だからこそ、逆に“志”にこだわらなければならないのです。まず、理念、志があって、どういうアイディアで番組を作るかです。ただ売れればいいのか? 視聴率が取れればいいのか? 確かにビジネスにはなるけれども、やっぱり、それだけでは……。確かに売れている曲にもいい曲はたくさんあります。でも、売れていない曲にもいい曲はたくさんあるのです。それをいち早く紹介するのが本当の音楽番組です。テレビの音楽番組は、音楽が好きで“志”を持った人に作って欲しいものです。音楽をひとつのネタとしか考えられないような人には、音楽番組を作る資格などありません。音楽やアーティストに対するリスペクトの気持ちを持っていること、ここがポイントです。

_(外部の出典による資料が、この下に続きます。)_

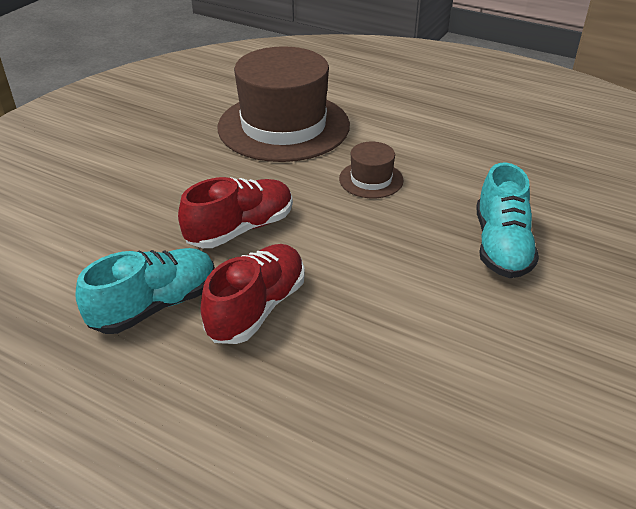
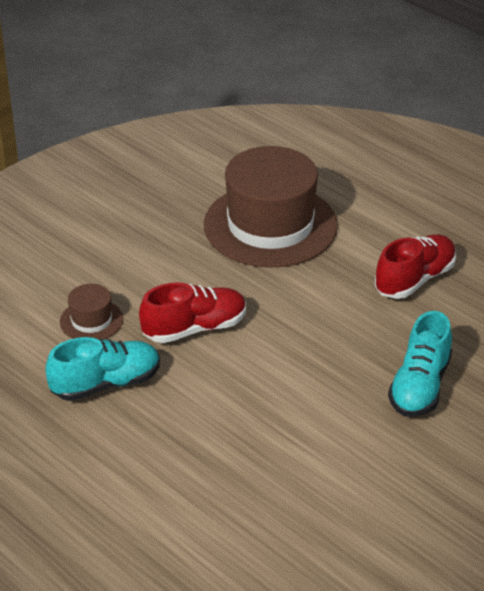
camera: 15 degrees right, 0 degrees up
red shoe [201,244,305,344] -> red shoe moved to [375,234,456,299]
brown hat [339,142,404,198] -> brown hat moved to [60,284,123,340]

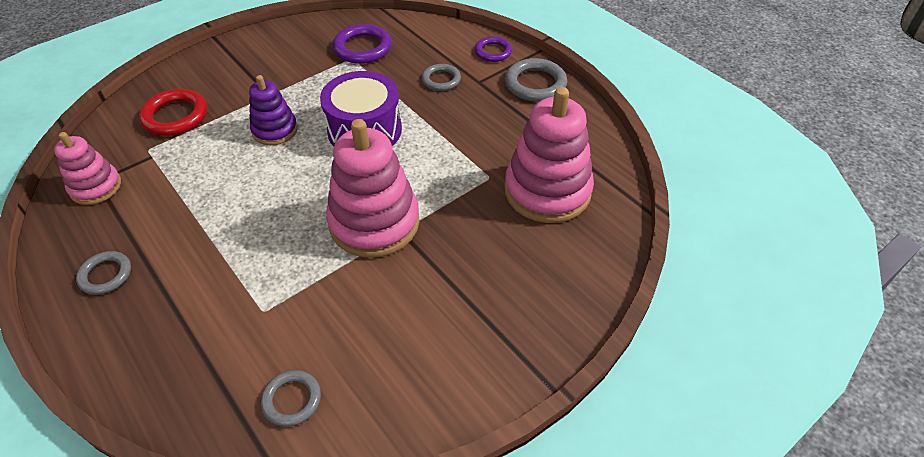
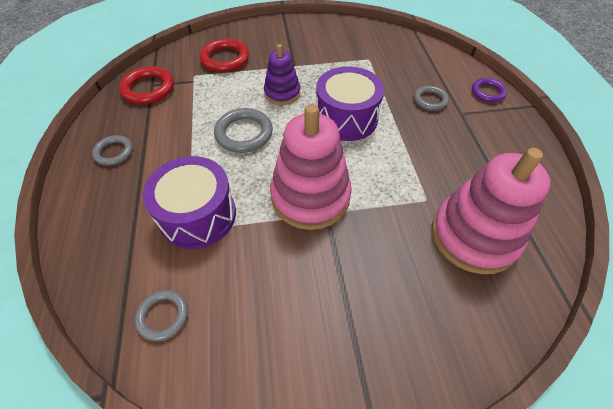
camera: 30 degrees right, 5 degrees up
pink stacking toy [54,132,121,205] -> red ring [119,66,174,104]
purple ring [333,24,392,64] -> none
grey ring [505,58,567,102] -> grey ring moved to [214,108,273,153]
none -> purple drum [143,156,236,249]

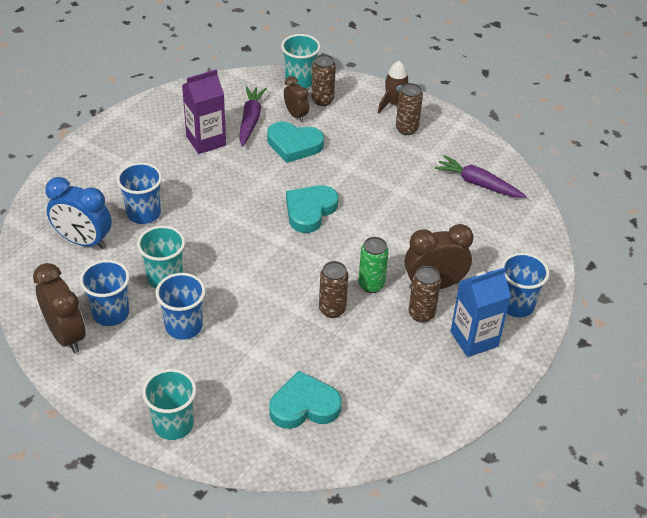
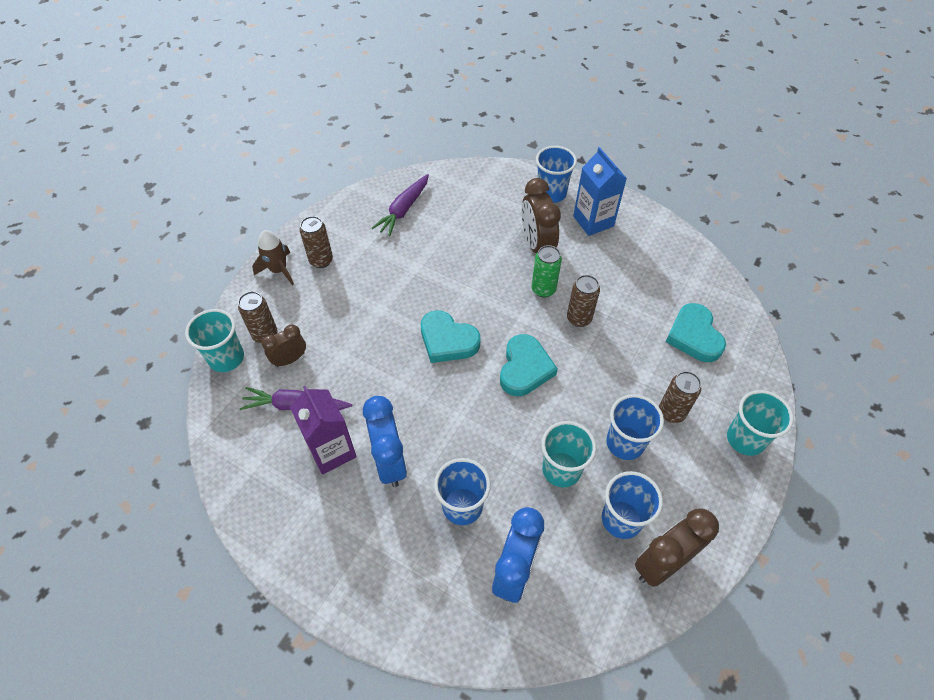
camera: 90 degrees left, 10 degrees up
turquoise heart [267,122,324,163] -> turquoise heart moved to [500,334,558,396]
brown can [409,266,441,323] -> brown can moved to [659,371,701,423]
none -> blue clock [363,396,407,487]

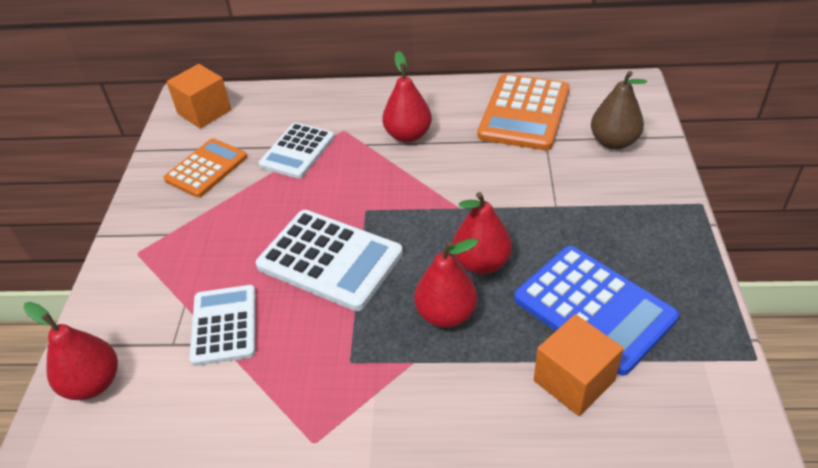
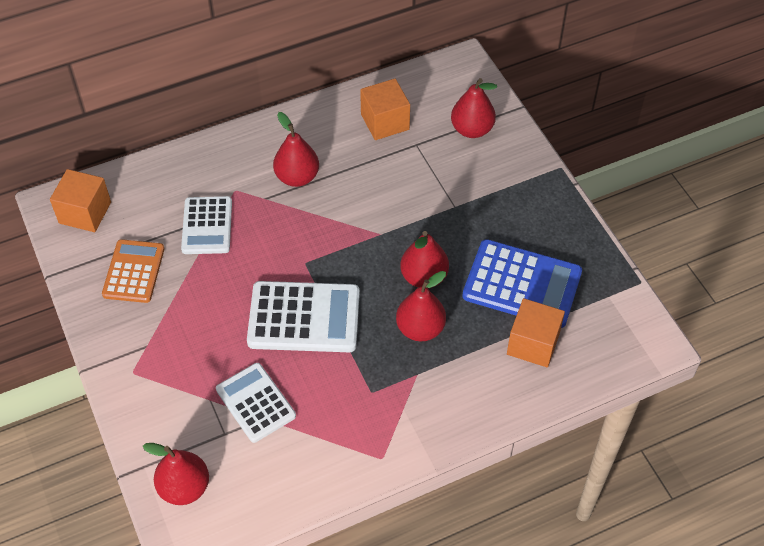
camera: 30 degrees left, 10 degrees up
orange calculator [477,74,570,151] -> orange cube [360,79,410,140]
brown pear [591,71,647,150] -> red pear [451,78,497,138]

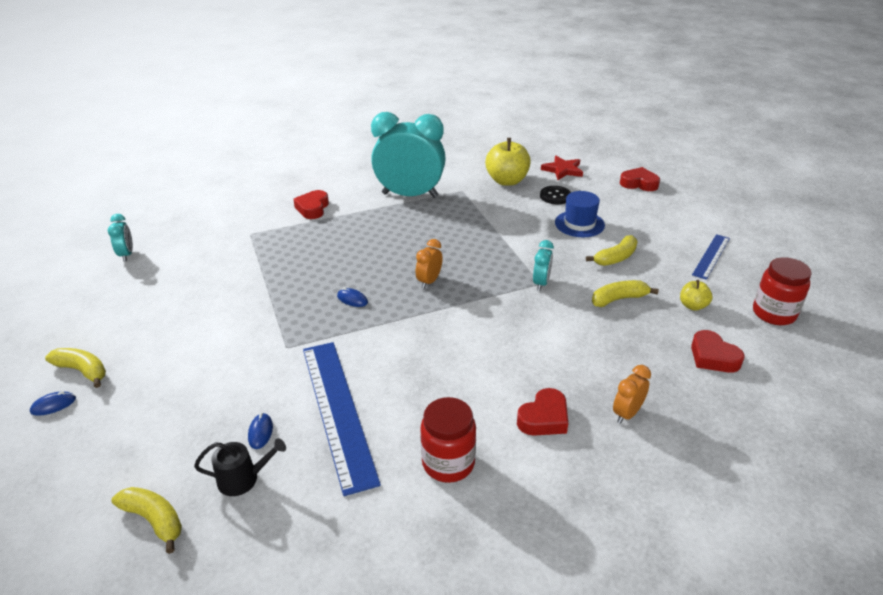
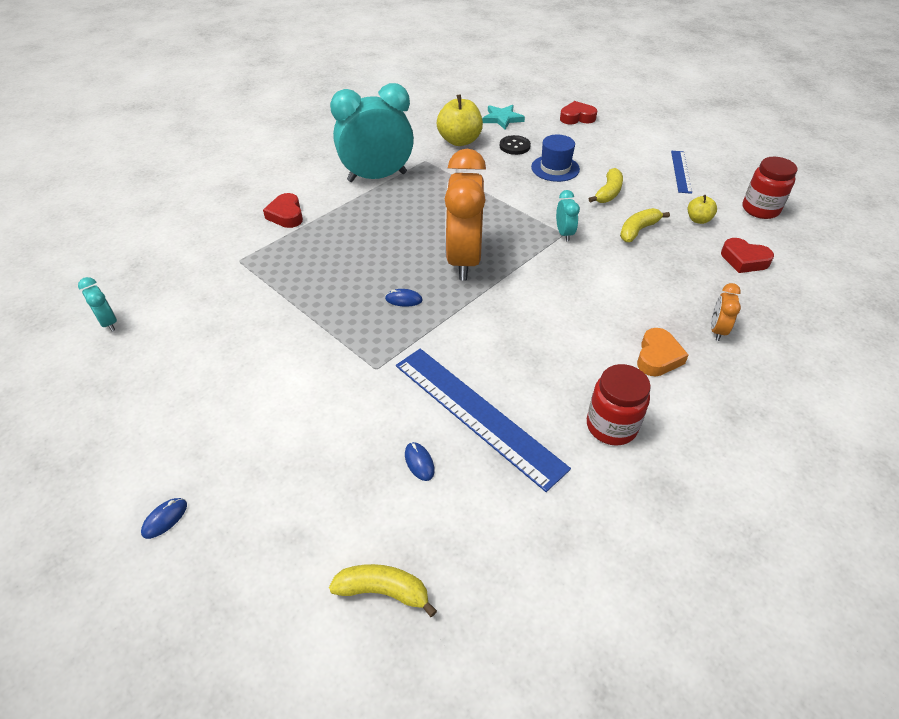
camera: 25 degrees left, 10 degrees up
yellow banana [45,348,106,388] -> none
black watering can [194,439,286,496] -> none
orange clock [416,239,443,289] -> orange clock [445,149,486,281], size x2.35
red heart [517,388,568,436] -> orange heart [637,328,689,376]
red star [541,156,583,180] -> turquoise star [482,105,525,130]

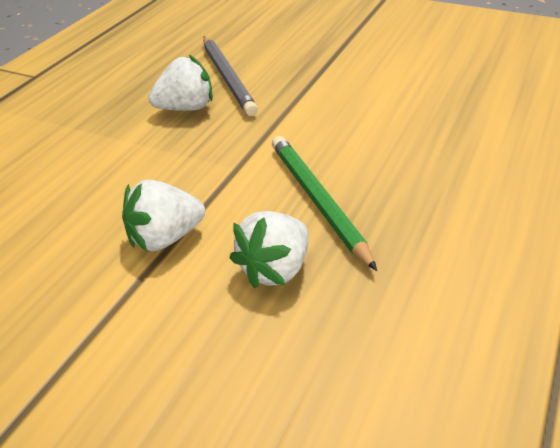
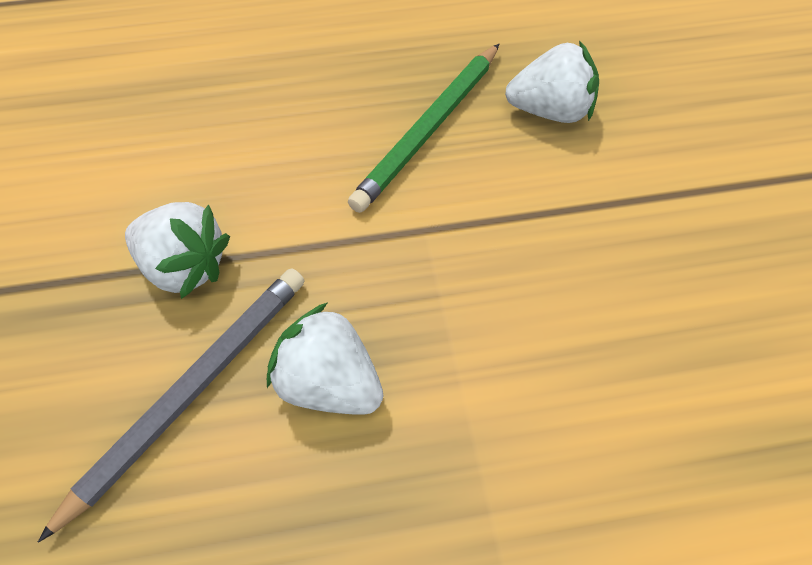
camera: 125 degrees left, 20 degrees up
white strawberry [122,180,205,251] -> white strawberry moved to [125,202,230,299]

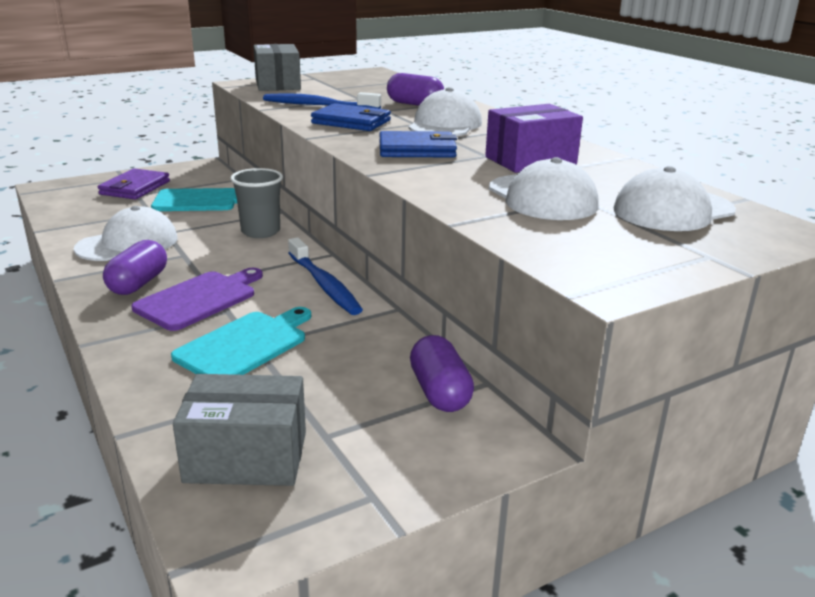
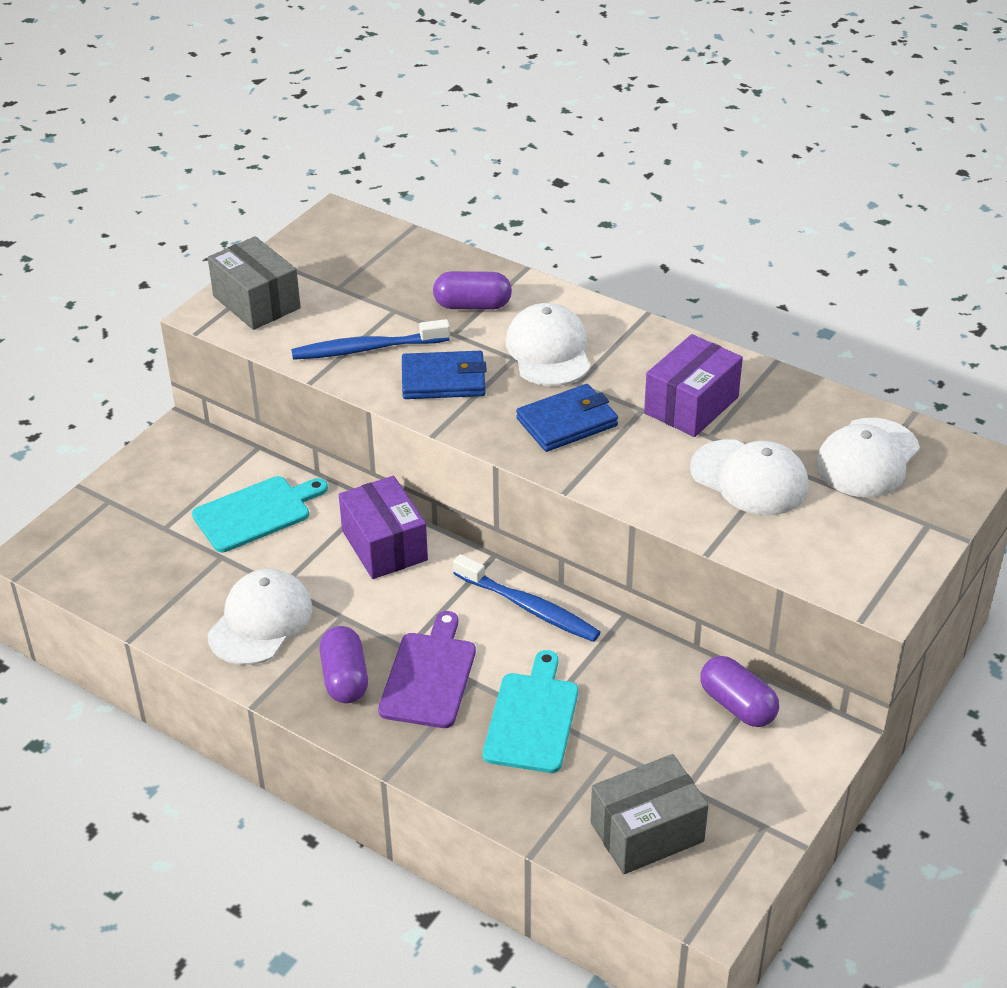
camera: 25 degrees left, 15 degrees up
purple wallet [98,168,170,199] -> none
grey cup [230,168,283,238] -> purple box [339,476,428,579]

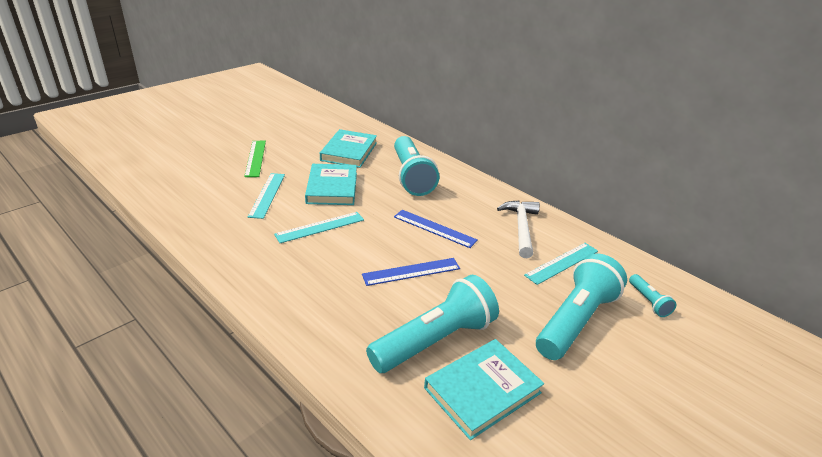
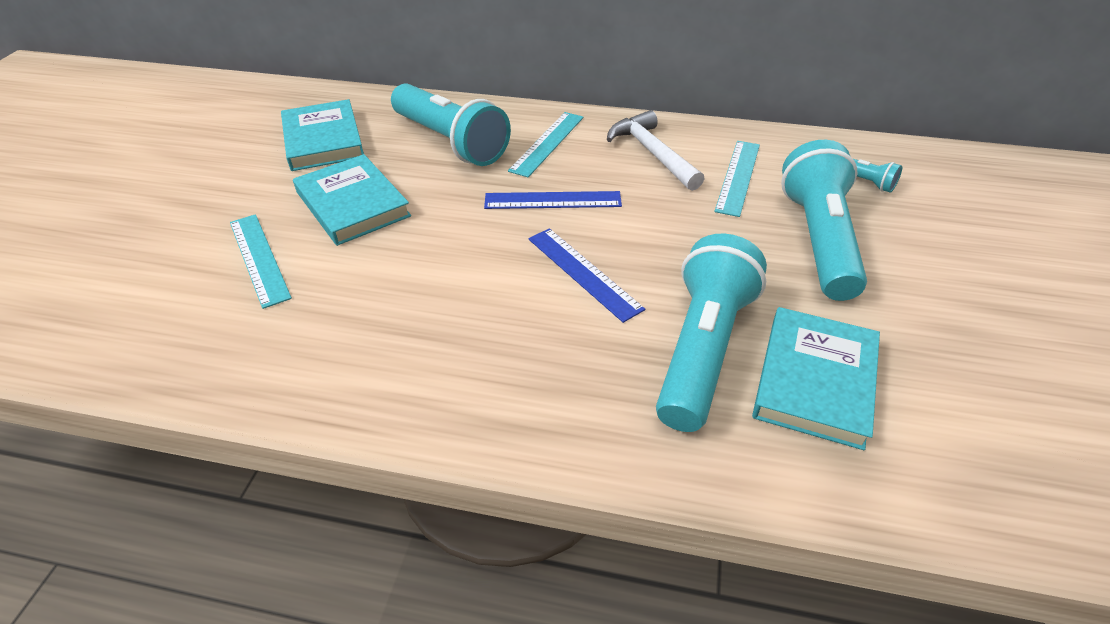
camera: 30 degrees left, 10 degrees up
green ruler [244,141,266,177] -> none
turquoise ruler [274,212,364,243] -> turquoise ruler moved to [508,112,584,177]
blue ruler [362,258,460,286] -> blue ruler turned 75 degrees counterclockwise [528,228,645,323]

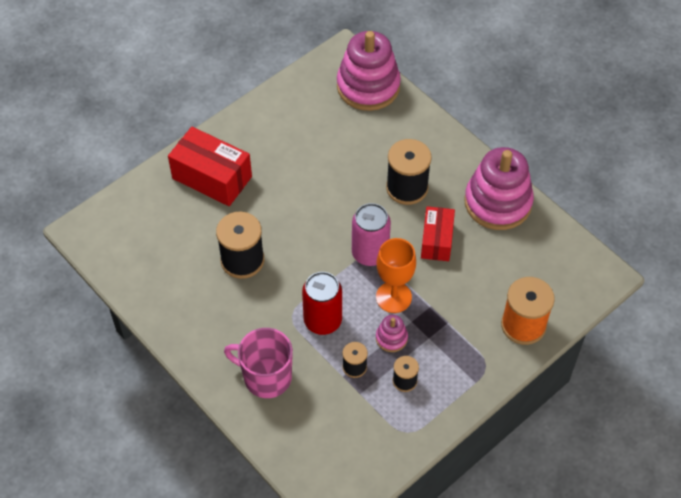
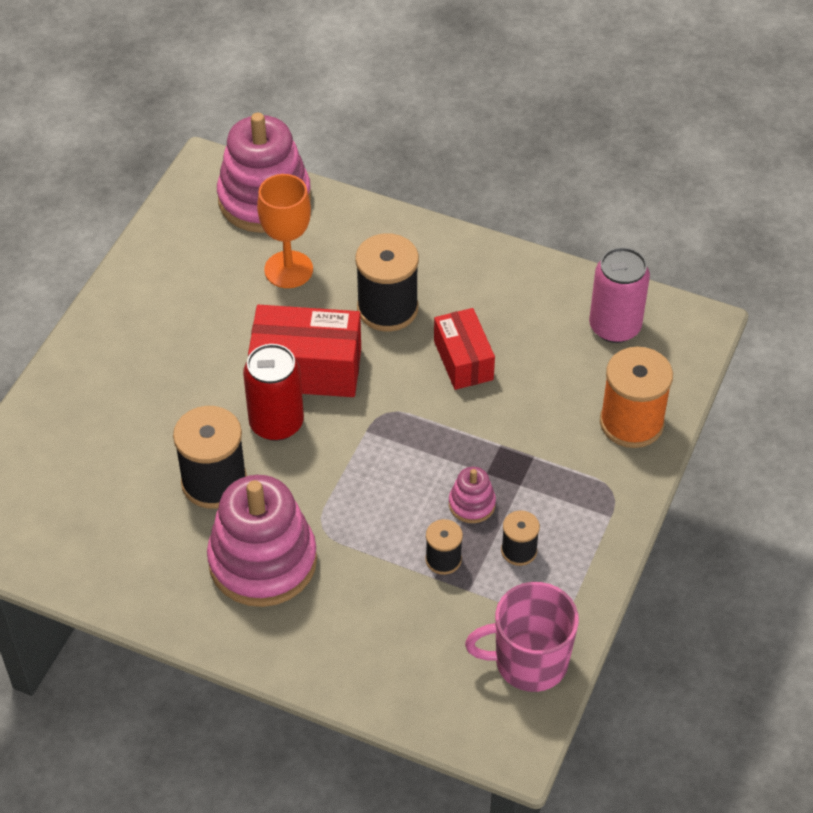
camera: 25 degrees left, 5 degrees down
red box [168,127,252,206] -> red box moved to [248,305,361,397]
pink mug [224,328,293,398] -> pink mug moved to [465,582,579,692]
red can [302,272,342,335] -> red can moved to [243,344,304,441]
pink can [352,203,391,266] -> pink can moved to [589,247,650,343]
orange goblet [376,238,416,313] -> orange goblet moved to [257,174,313,288]
pink stacking toy [464,147,534,230] -> pink stacking toy moved to [207,475,317,607]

介護というものに対してリスペクトの気持ちを持っていないからこそ、コムスンには“志”がないのです。“志”がないから金儲けに走って、結局、介護を食いものにしてしまうのです。介護、音楽、映画、小説など全てにおいて言えることです。その意味では、私たちもリスペクトの気持ちを持ち、志を決めてから事にあたることが大切です。コムスンはあなた自身でもあるのです。